Requirement 1 — In the listing below, substitute "color" for "colour" and write out its lines again with nothing else changed.

Provided text —
▬▬▬▬▬▬▬▬▬▬

November 3, 2014

Godzilla: 60 years on

Godzilla, the king of giant monsters, turns 60 years old today. It was on 3 November 1954 that Godzilla was released across Japan in all Toho cinemas. It was released, with some additional footage, in the USA two years later, and has since spawned numerous Japanese sequels and two American remakes.

The original Godzilla (or Gojira, to use its actual name) was inspired by the atomic bombings of Hiroshima and Nagasaki in 1945 as well as the accidental irradiation of the Daigo Fukuryu Maru fishing boat during a US nuclear weapons test on Bikini Atoll on 1 March 1954. The horror of the atomic bomb understandably carried much weight in Japanese culture, and writer/director Ishiro Honda personified that horror in the shape of a giant mutated lizard.

Honda was born in Asahi in 1911. He was the youngest of five children; his father was a Buddhist priest. When his family moved to Tokyo the young Honda was immediately taken with motion pictures, so much so that when he enrolled in Nihon University in 1931 he was one of the first students in Japan’s earliest film studies program. He was contracted to work at Photo Chemical Laboratory (later Toho Studios) before he had even graduated. His nascent filmmaking career was suspended in 1935 when he was enlisted into the army infantry. In early 1945 he was captured by the enemy in Wuhan, China, and served out the final six months of World War II as a prisoner-of-war.

▬▬▬▬▬▬▬▬▬▬

Material —
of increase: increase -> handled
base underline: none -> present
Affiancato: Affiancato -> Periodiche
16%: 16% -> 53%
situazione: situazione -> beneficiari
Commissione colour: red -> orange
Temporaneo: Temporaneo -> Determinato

▬▬▬▬▬▬▬▬▬▬

Requirement 2 — According to the Godzilla article, where was Ishiro Honda captured in early 1945?

Output 1 —
of increase: increase -> handled
base underline: none -> present
Affiancato: Affiancato -> Periodiche
16%: 16% -> 53%
situazione: situazione -> beneficiari
Commissione color: red -> orange
Temporaneo: Temporaneo -> Determinato

Output 2 — In Wuhan, China.